バイオマス発電の燃料は海外から、パームヤシ殻で14万世帯分の電力を作る自然エネルギー(1/2 ページ)

福岡県の東部にある港に面した土地に、国内で最大級の木質バイオマス発電所を建設する計画が決まった。東南アジアから輸入するパームヤシ殻を燃料に使って14万世帯分の電力を供給する。小売電気事業者のイーレックスが九州電力グループと共同で2019年10月に運転を開始する予定だ。

» 2016年11月14日 09時00分 公開
[石田雅也スマートジャパン]

 木質バイオマス発電所を建設する場所は、福岡県の豊前市(ぶぜんし)にある港に隣接している(図1)。九州電力の電柱を製造するグループ会社が所有する土地で、すぐ近くには石油火力発電所もある。港に面した立地を生かして、海外から輸入するパームヤシ殻(PKS:Palm Kernel Shell)を燃料に使って発電する計画だ。

図1 豊前市の位置(上)、「豊前バイオマス発電所」の建設予定地(下)。出典:イーレックス、九電みらいエナジー、九電工

 発電能力は75MW(メガワット)で、国内の木質バイオマス発電所では最大の規模だ。年間の発電量は5000万kWh(キロワット時)を想定している。一般家庭の使用量(年間3600kWh)に換算して14万世帯分に相当する。豊前市の総世帯数(1万2000世帯)の10倍以上になり、福岡県の全体(230万世帯)の6%にあたる電力を供給できる。

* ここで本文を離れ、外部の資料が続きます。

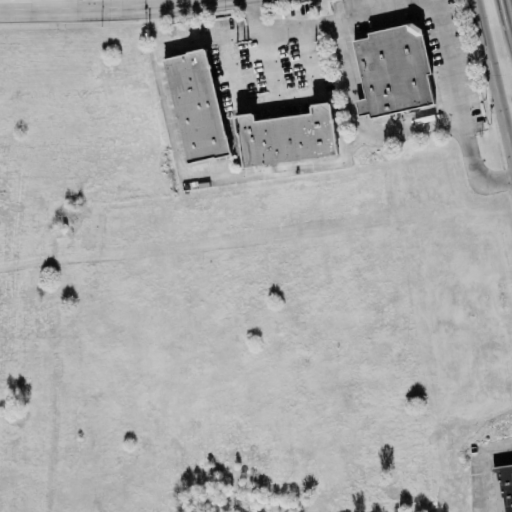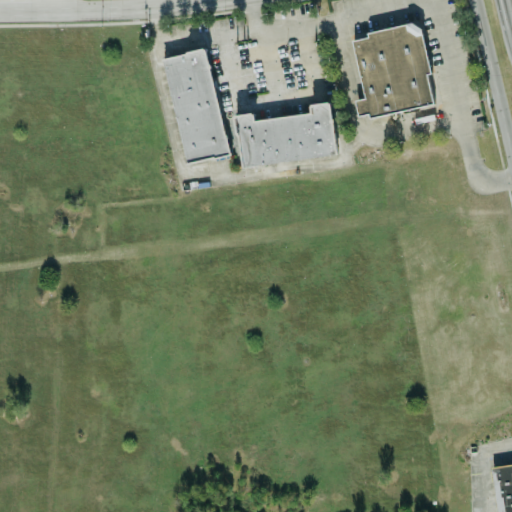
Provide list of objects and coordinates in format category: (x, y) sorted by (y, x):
road: (51, 6)
road: (67, 6)
road: (112, 11)
road: (507, 13)
road: (253, 16)
road: (157, 25)
road: (430, 25)
road: (511, 27)
road: (203, 38)
road: (274, 65)
building: (392, 70)
road: (491, 83)
road: (278, 99)
building: (195, 106)
road: (357, 127)
building: (285, 136)
road: (215, 179)
road: (479, 465)
building: (502, 487)
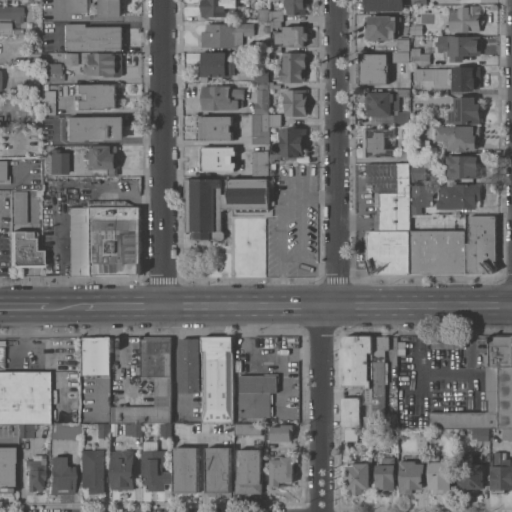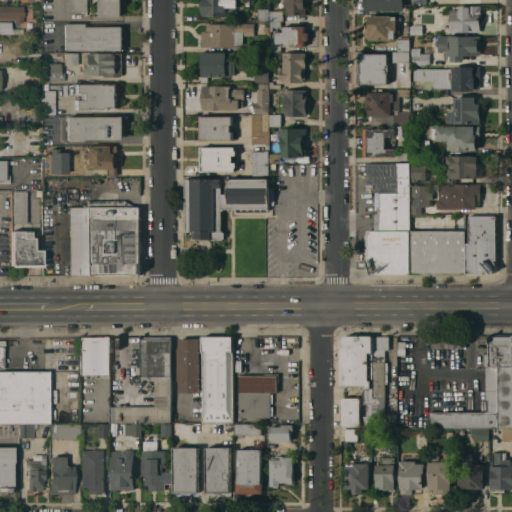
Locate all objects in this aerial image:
building: (419, 1)
building: (419, 1)
building: (383, 5)
building: (384, 5)
road: (54, 6)
building: (296, 6)
building: (94, 7)
building: (95, 7)
building: (217, 7)
building: (218, 7)
building: (295, 7)
building: (11, 12)
building: (12, 12)
building: (27, 13)
building: (264, 14)
building: (271, 15)
building: (277, 15)
building: (465, 18)
building: (465, 18)
road: (99, 22)
building: (274, 24)
building: (5, 27)
building: (381, 27)
building: (382, 27)
building: (417, 29)
building: (225, 34)
building: (226, 34)
building: (291, 36)
building: (292, 36)
building: (92, 37)
building: (92, 37)
building: (404, 45)
building: (261, 46)
building: (458, 46)
building: (459, 46)
building: (275, 47)
building: (402, 56)
building: (400, 57)
building: (420, 57)
building: (33, 58)
building: (70, 58)
building: (70, 59)
building: (103, 64)
building: (104, 64)
building: (217, 64)
building: (217, 64)
building: (293, 67)
building: (373, 68)
building: (374, 68)
building: (290, 69)
building: (51, 72)
building: (51, 72)
building: (262, 75)
building: (433, 76)
building: (454, 77)
building: (465, 78)
building: (96, 95)
building: (97, 96)
building: (222, 97)
building: (222, 97)
building: (263, 98)
building: (48, 102)
building: (48, 102)
building: (295, 102)
building: (296, 102)
building: (388, 105)
building: (385, 106)
building: (465, 110)
building: (466, 110)
building: (276, 120)
building: (0, 121)
building: (216, 127)
building: (94, 128)
building: (94, 128)
building: (216, 128)
building: (258, 129)
building: (34, 130)
building: (259, 130)
building: (458, 136)
building: (457, 137)
road: (100, 141)
building: (293, 141)
building: (293, 142)
building: (376, 142)
building: (377, 142)
road: (162, 152)
road: (335, 152)
building: (260, 156)
building: (102, 158)
building: (103, 158)
building: (217, 158)
building: (218, 158)
building: (275, 158)
building: (420, 159)
building: (45, 161)
building: (57, 162)
building: (260, 163)
building: (463, 166)
building: (464, 166)
building: (3, 171)
building: (3, 173)
road: (19, 179)
building: (38, 192)
road: (319, 193)
building: (391, 194)
building: (458, 196)
building: (458, 196)
building: (420, 197)
building: (420, 197)
building: (222, 202)
building: (219, 203)
building: (18, 206)
building: (19, 206)
road: (361, 213)
road: (283, 223)
building: (392, 228)
road: (302, 230)
building: (104, 238)
building: (104, 240)
building: (482, 244)
building: (435, 249)
building: (24, 250)
building: (25, 250)
building: (438, 251)
road: (319, 268)
road: (283, 289)
road: (123, 306)
road: (337, 306)
road: (23, 307)
road: (65, 307)
road: (420, 320)
road: (471, 320)
road: (23, 335)
building: (448, 342)
building: (401, 347)
building: (94, 354)
building: (1, 356)
building: (95, 356)
building: (2, 357)
building: (189, 364)
building: (188, 365)
building: (365, 366)
building: (359, 370)
road: (420, 373)
road: (465, 375)
building: (158, 377)
building: (217, 378)
building: (218, 378)
building: (152, 383)
building: (257, 383)
building: (381, 385)
building: (487, 392)
building: (257, 394)
building: (24, 397)
building: (24, 399)
road: (322, 409)
building: (484, 409)
building: (351, 411)
building: (351, 411)
building: (126, 413)
building: (248, 428)
building: (133, 429)
building: (133, 429)
building: (166, 429)
building: (27, 430)
building: (64, 430)
building: (102, 430)
building: (104, 430)
building: (65, 431)
building: (282, 432)
building: (281, 433)
building: (481, 433)
building: (352, 434)
building: (391, 434)
building: (507, 434)
building: (379, 435)
building: (155, 466)
building: (249, 467)
building: (6, 469)
building: (6, 469)
building: (123, 469)
building: (186, 469)
building: (93, 470)
building: (122, 470)
building: (187, 470)
building: (218, 470)
building: (219, 470)
building: (282, 470)
building: (282, 470)
building: (92, 471)
building: (154, 471)
building: (250, 471)
building: (35, 472)
building: (35, 472)
building: (471, 472)
building: (500, 472)
building: (501, 473)
building: (386, 474)
building: (440, 475)
building: (60, 476)
building: (61, 476)
building: (359, 476)
building: (411, 476)
building: (412, 476)
building: (358, 477)
building: (386, 477)
building: (440, 477)
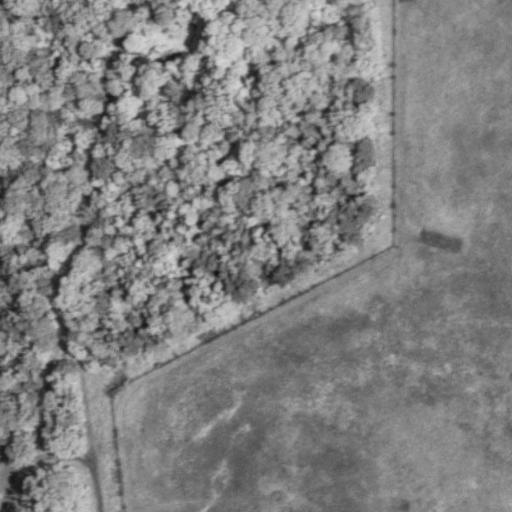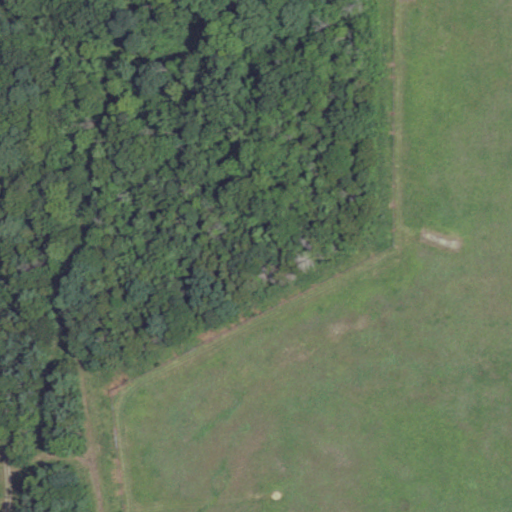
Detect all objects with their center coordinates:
road: (79, 256)
road: (340, 262)
park: (366, 328)
road: (49, 458)
road: (6, 467)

 小売電気事業者のイーレックスと九州電力グループの九電みらいエナジーが共同で発電所を運営する。両社と九電工の3社が出資する「豊前ニューエナジー」が事業主になり、発電した電力を固定価格買取制度で売電する方針だ。PKSなどの一般木質バイオマスで発電した電力の買取価格は24円(税抜き)で、年間の売電収入は12億円を見込める。

 2017年3月に着工して、2019年10月に運転を開始する予定だ。九電工が電気設備工事を担当して、イーレックスが燃料を調達する。PKSと木質ペレットも加えて年間に30万トンの燃料を発電に利用する計画である。

 木質バイオマスの燃料になるPKSは、インドネシアやマレーシアなどで栽培するヤシの種の殻(から)の部分を乾燥させて砕いたものだ(図2)。ヤシの実からパームオイルを抽出した後に出る廃棄物の一種で、燃料に使えば実質的にCO2(二酸化炭素)を排出しない再生可能エネルギーの電力を作ることができる。日本と東南アジアを結んだ地球温暖化対策になる。